Extracted records Start Marker

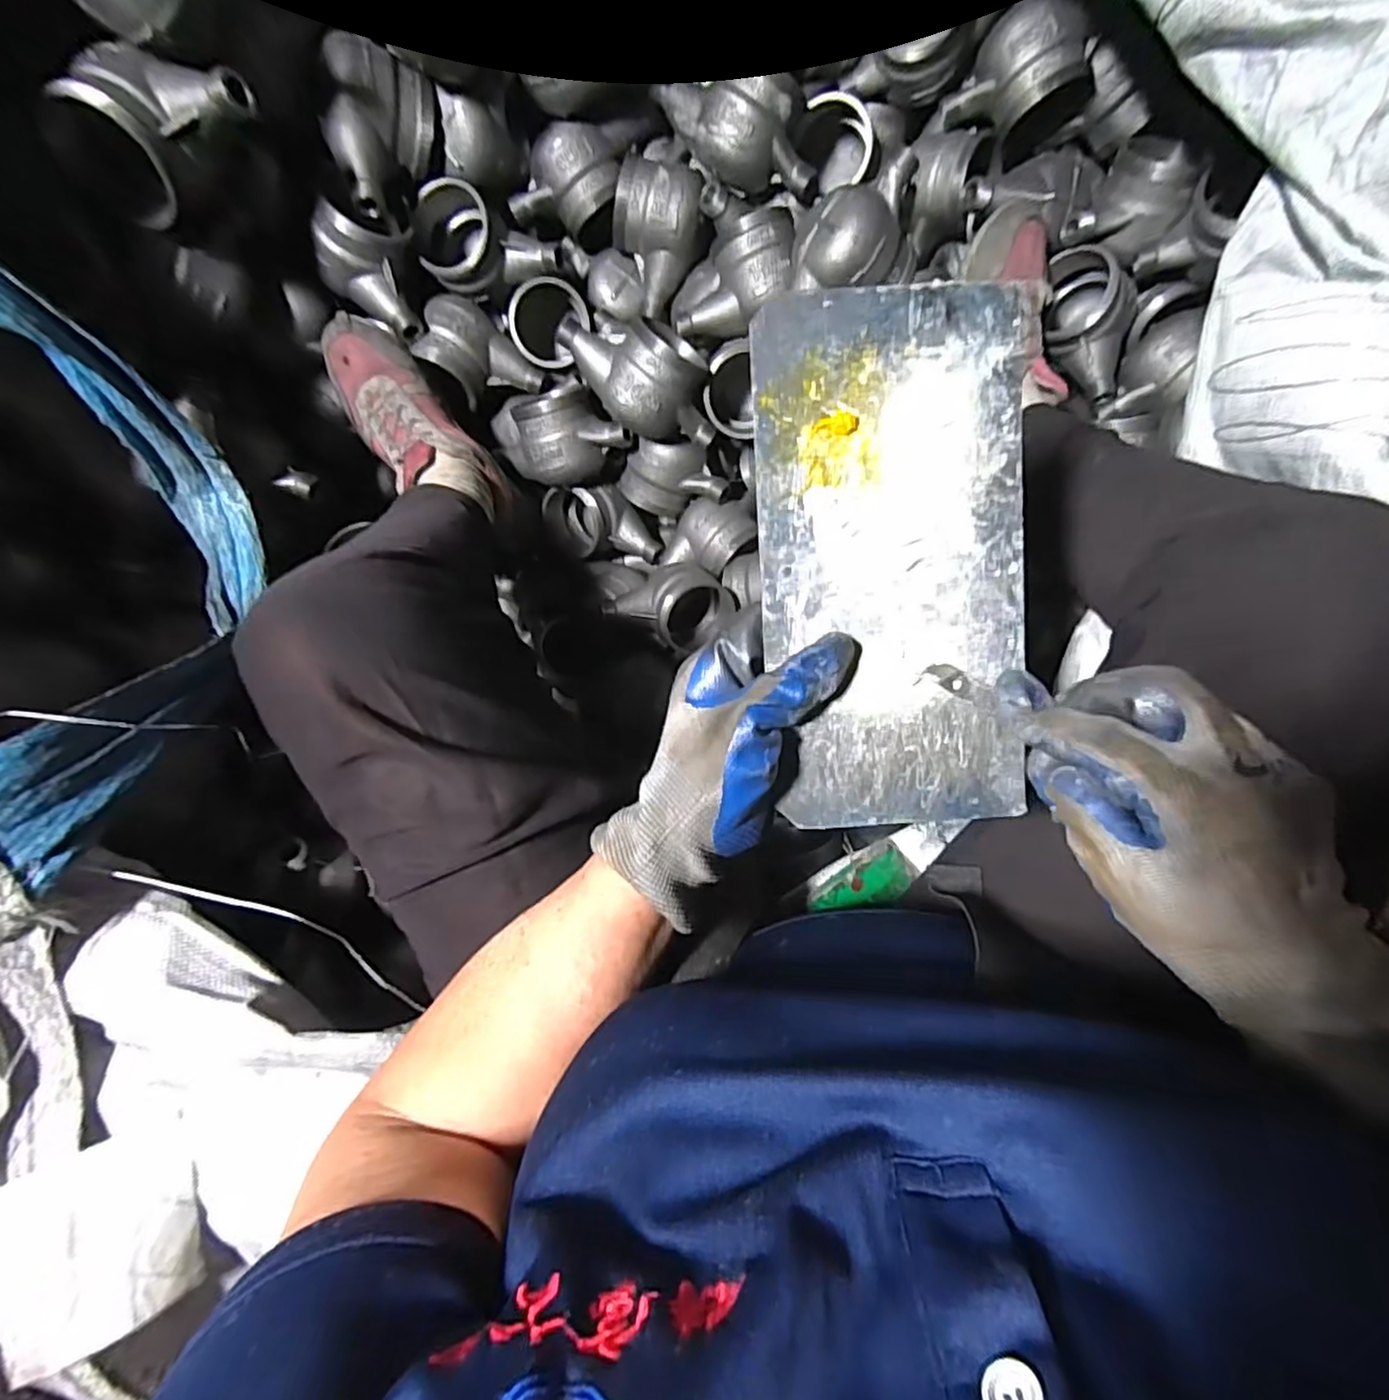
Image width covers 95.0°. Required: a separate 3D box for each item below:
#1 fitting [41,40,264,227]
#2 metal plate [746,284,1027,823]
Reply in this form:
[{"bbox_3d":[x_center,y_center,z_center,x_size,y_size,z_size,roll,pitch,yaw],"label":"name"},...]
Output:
[{"bbox_3d":[-0.354,-0.375,0.421,0.076,0.068,0.120,44,92,4],"label":"fitting"},{"bbox_3d":[0.090,-0.060,0.287,0.116,0.011,0.233,-5,96,4],"label":"metal plate"}]

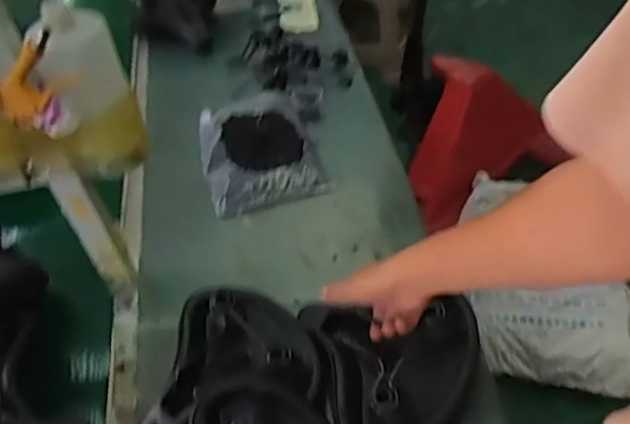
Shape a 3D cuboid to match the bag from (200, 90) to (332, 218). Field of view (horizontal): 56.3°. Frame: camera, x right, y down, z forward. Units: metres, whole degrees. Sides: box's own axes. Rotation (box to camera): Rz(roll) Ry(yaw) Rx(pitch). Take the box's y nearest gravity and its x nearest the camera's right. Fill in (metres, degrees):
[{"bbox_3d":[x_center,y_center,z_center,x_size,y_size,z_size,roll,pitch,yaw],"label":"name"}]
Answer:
[{"bbox_3d":[-0.122,-0.140,1.163,0.210,0.046,0.322,-17,47,-9],"label":"bag"}]

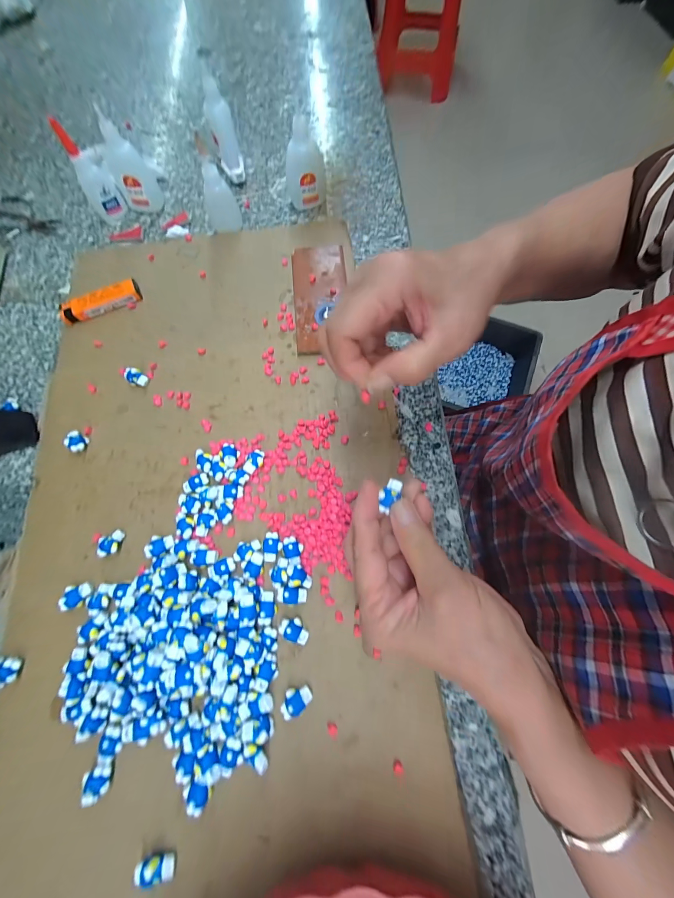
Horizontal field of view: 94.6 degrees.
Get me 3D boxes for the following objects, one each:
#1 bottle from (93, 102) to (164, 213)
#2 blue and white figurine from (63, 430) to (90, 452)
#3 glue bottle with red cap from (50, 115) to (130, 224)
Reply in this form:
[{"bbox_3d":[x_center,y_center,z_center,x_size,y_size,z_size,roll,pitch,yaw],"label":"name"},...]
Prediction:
[{"bbox_3d":[-0.236,-0.318,0.350,0.042,0.082,0.028,-28,73,-8],"label":"bottle"},{"bbox_3d":[-0.236,-0.007,0.282,0.019,0.010,0.016,30,75,11],"label":"blue and white figurine"},{"bbox_3d":[-0.272,-0.307,0.346,0.042,0.085,0.026,-35,74,-9],"label":"glue bottle with red cap"}]

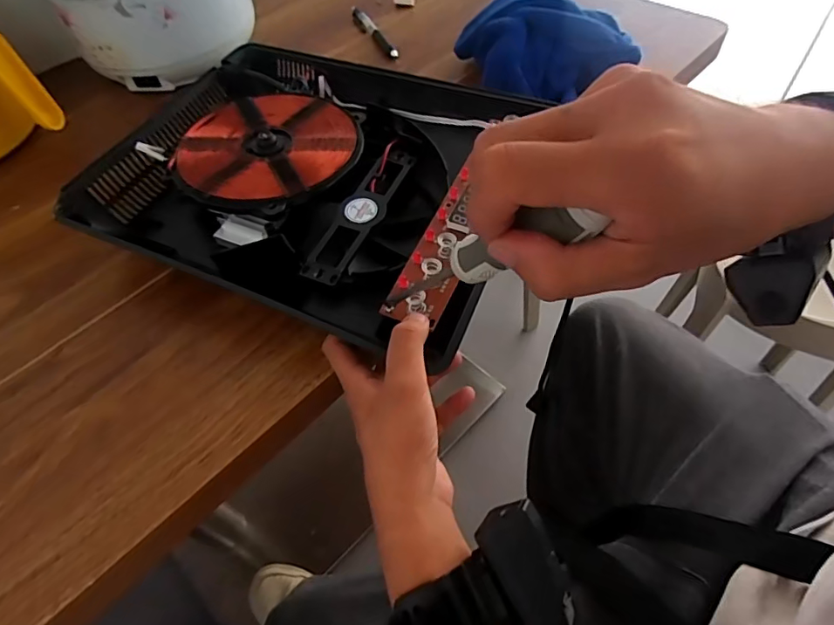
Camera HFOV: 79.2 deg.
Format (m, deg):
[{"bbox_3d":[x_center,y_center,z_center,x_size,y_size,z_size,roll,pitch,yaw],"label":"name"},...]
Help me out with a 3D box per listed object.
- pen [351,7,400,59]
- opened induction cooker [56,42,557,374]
[{"bbox_3d":[-0.056,-0.356,0.640,0.018,0.013,0.141,-24,56,-13],"label":"pen"},{"bbox_3d":[-0.088,-0.120,0.432,0.354,0.044,0.274,20,57,18],"label":"opened induction cooker"}]

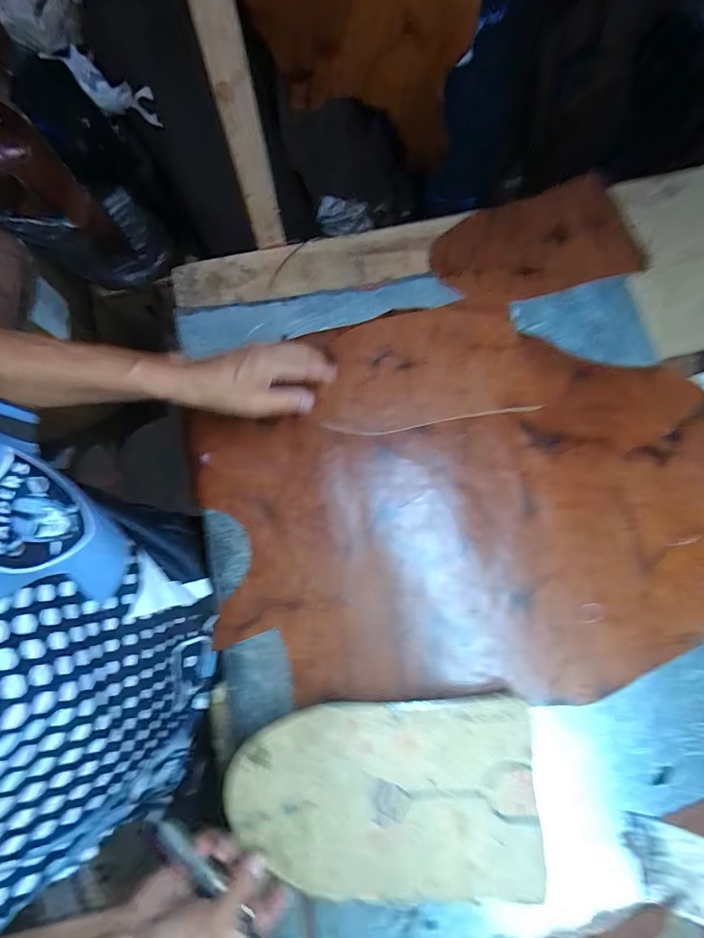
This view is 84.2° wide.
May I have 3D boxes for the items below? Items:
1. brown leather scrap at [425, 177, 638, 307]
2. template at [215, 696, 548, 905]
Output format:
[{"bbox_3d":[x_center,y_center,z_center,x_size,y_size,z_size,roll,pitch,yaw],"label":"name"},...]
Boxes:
[{"bbox_3d":[0.251,-0.316,0.542,0.271,0.025,0.148,-16,79,-5],"label":"brown leather scrap"},{"bbox_3d":[0.035,0.310,0.372,0.290,0.010,0.153,3,68,-5],"label":"template"}]

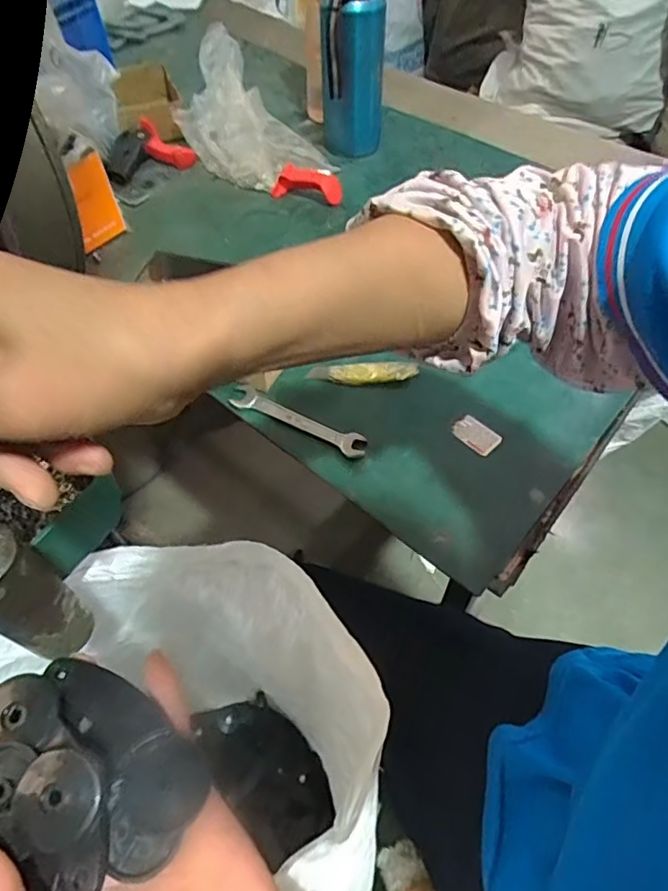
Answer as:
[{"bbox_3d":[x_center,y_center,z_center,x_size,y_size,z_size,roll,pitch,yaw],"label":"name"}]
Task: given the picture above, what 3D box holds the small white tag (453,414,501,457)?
[{"bbox_3d":[0.135,-0.010,0.545,0.043,0.006,0.028,38,63,25],"label":"small white tag"}]

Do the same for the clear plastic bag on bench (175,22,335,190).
[{"bbox_3d":[-0.100,-0.401,0.709,0.161,0.136,0.124,28,59,20],"label":"clear plastic bag on bench"}]

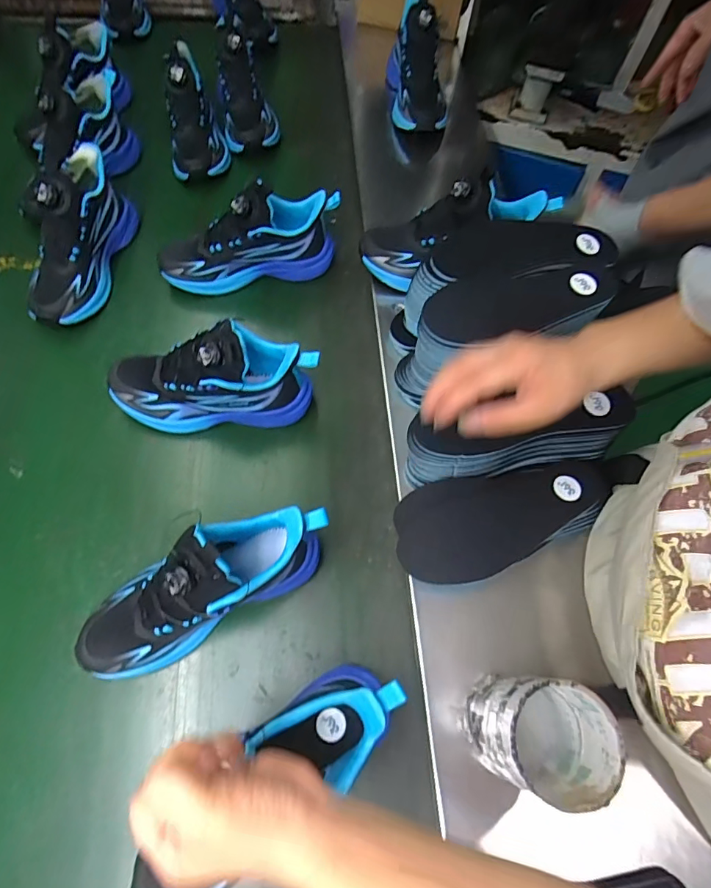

Extracted records End Marker

Every line containing the word "each" should be copied from the material.

**Task solution**
Image width covers 95.0°. Required: a separate 3D box for each item below:
Get me 3D boxes for the following objects, one each:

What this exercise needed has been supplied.